Just as things should be.
TL;DR Natalie tries to destroy David, but Victoria saves him and gets rid of Natalie; Emily and Hunter thwart Margaux’s attack on Hunter’s ex-wife; Louise kills Lyman when he tries to steal Nolan’s secrets for Margaux; Margaux arranges for Jack to be arrested for drink driving.
Is it possible to rig a breathalyzer? Oh, I just want to know out of curiosity. For a friend.

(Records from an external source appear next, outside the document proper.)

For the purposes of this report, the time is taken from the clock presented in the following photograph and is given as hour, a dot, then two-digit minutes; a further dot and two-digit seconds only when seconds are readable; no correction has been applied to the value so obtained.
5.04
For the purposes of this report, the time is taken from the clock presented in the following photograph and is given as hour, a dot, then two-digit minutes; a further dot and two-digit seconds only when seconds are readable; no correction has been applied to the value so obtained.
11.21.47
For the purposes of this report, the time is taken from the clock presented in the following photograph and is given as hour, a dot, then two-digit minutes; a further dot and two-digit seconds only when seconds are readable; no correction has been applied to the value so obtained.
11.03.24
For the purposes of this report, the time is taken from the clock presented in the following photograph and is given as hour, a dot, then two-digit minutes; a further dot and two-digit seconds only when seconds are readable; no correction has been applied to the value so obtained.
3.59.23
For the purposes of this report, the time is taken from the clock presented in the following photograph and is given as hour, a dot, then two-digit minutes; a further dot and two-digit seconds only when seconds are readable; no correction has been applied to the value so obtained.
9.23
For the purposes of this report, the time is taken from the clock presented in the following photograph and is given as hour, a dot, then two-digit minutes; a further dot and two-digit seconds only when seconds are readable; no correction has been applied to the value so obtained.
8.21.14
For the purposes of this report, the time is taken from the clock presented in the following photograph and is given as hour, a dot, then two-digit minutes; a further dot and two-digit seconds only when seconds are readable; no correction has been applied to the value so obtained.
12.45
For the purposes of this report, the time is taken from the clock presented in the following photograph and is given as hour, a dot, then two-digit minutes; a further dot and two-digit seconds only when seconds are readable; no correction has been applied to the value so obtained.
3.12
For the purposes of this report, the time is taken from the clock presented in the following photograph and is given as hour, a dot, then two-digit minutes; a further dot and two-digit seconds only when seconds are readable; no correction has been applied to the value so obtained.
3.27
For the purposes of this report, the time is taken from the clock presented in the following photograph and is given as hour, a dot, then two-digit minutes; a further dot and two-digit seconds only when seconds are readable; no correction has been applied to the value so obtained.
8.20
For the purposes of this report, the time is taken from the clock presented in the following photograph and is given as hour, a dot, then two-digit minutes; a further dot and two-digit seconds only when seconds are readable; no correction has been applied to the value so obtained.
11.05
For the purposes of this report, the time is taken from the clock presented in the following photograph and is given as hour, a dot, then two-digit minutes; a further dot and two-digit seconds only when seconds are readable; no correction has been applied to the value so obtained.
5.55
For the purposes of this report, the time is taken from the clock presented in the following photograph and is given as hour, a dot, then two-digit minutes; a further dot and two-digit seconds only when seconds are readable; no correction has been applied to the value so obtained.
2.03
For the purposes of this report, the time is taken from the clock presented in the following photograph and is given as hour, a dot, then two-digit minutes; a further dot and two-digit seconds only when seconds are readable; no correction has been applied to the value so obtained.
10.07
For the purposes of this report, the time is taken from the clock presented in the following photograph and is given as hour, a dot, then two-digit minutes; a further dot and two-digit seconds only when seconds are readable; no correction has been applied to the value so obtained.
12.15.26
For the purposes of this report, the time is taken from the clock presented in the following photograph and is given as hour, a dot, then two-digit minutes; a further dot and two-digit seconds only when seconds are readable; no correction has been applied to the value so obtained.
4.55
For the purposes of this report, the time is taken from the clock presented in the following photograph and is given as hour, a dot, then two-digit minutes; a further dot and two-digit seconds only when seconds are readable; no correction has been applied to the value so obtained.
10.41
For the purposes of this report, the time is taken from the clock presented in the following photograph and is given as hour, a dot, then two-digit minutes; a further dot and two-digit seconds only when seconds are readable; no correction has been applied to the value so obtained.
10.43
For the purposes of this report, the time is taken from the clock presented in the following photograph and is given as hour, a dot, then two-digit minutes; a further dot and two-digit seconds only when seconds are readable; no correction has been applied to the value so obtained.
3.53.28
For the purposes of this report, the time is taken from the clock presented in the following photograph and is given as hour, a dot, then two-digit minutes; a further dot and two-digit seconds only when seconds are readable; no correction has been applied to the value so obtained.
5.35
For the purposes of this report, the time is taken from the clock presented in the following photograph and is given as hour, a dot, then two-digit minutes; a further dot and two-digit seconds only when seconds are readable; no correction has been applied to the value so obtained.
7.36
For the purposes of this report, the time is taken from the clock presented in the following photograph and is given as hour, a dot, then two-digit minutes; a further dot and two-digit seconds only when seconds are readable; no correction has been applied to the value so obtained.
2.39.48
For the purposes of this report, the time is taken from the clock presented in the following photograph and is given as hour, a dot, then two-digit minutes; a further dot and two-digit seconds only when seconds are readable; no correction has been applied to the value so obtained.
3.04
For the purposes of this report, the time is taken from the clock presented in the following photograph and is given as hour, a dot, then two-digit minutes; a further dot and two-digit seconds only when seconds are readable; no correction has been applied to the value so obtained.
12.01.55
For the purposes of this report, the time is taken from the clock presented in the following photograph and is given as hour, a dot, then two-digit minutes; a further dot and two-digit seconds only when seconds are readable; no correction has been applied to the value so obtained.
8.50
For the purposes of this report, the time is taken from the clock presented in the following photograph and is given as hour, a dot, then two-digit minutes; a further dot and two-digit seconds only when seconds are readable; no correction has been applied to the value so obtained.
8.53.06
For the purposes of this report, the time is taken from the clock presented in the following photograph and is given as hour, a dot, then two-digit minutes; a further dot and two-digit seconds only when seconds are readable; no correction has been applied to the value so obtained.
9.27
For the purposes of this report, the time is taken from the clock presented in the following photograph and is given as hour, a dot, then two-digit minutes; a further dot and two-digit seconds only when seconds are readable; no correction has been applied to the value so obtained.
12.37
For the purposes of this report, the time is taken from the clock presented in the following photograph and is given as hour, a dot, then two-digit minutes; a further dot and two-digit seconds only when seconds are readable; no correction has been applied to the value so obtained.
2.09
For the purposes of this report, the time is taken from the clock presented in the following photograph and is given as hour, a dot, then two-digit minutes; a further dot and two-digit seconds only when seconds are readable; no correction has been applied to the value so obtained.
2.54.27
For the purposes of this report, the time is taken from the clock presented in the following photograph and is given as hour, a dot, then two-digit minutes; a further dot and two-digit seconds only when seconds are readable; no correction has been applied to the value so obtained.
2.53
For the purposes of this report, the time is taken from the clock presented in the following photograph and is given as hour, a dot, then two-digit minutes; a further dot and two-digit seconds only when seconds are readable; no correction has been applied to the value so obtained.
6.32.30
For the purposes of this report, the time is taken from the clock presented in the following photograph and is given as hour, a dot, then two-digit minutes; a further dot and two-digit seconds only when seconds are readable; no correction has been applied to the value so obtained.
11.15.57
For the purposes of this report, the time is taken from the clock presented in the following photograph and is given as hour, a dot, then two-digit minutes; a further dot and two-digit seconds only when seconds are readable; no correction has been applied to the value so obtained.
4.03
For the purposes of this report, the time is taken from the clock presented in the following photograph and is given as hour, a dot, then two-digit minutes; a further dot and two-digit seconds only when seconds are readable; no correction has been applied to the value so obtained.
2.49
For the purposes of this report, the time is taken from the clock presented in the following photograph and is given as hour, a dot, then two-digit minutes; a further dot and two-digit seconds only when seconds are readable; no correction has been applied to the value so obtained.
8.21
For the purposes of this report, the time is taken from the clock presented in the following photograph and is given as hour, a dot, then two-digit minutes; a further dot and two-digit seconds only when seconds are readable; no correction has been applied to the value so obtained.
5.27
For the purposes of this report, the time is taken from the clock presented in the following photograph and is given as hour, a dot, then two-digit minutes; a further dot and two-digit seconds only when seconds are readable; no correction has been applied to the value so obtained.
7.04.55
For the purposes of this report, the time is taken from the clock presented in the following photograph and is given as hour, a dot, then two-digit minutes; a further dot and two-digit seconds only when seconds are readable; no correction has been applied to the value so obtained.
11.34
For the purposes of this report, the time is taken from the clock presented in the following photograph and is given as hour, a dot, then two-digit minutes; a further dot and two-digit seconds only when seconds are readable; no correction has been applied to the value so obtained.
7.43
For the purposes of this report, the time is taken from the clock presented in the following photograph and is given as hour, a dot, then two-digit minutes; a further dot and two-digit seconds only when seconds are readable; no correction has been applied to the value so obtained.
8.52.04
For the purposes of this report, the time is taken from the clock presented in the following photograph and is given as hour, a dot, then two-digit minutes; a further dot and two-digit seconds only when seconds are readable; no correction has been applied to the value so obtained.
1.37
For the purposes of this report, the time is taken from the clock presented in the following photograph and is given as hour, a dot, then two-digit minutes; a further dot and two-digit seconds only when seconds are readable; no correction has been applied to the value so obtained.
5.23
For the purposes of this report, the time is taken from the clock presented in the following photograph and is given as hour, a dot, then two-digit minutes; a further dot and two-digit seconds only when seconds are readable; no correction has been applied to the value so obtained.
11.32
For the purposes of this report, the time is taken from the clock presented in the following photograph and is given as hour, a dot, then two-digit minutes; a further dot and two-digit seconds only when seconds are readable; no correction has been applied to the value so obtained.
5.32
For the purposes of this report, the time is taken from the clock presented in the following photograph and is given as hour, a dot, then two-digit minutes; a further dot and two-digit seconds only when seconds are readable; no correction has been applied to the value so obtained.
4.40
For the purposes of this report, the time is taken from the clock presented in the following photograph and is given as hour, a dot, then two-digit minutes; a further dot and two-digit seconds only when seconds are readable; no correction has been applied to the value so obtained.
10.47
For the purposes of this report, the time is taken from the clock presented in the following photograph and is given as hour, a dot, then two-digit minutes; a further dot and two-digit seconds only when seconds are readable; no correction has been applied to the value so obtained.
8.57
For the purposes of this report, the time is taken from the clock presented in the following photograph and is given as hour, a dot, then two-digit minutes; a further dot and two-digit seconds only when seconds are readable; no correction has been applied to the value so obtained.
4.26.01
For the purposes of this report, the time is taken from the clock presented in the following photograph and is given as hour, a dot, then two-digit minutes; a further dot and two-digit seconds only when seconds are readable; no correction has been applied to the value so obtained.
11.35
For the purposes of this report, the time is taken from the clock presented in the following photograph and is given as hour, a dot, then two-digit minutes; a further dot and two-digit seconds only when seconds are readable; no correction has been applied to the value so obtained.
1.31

Margaux is a busy bee this episode. But in typical Margaux fashion, she fails almost universally. Firstly, Hunter immediately goes to Emily about her little blackmail attempt, so he dupes Margaux and heads off with Emily to protect his ex-wife. Margaux does send the bad man (a violent ex-boyfriend) after her, but he’s short work for Emily and Hunter. Meanwhile, Margaux makes a deal with Lyman to steal info from Nolan’s private computer. Lyman pretends to be family friendly with Louise to get access, so she’s pretty pissed off when she finds out his deception. And this being a soap opera, they have a tug-of-war over the flash drive next to a cliff, and Lyman loses. Oops, she did it again (except she actually did it this time). Margaux’s one success this episode is to get Jack arrested for drink driving, and have Carl taken away. Meanwhile, Natalie turns out to have originally been a mistress of Conrad’s, and intends to ruin David’s reputation in tribute to Conrad. By fabricating a story that he’s domestically violent. Luckily, Victoria eavesdrops the shit out of Natalie’s villainous rant (and confession of starving Edward Grayson into changing his will), and kicks that bitch to the curb. And now the inheritance will be all Victoria’s.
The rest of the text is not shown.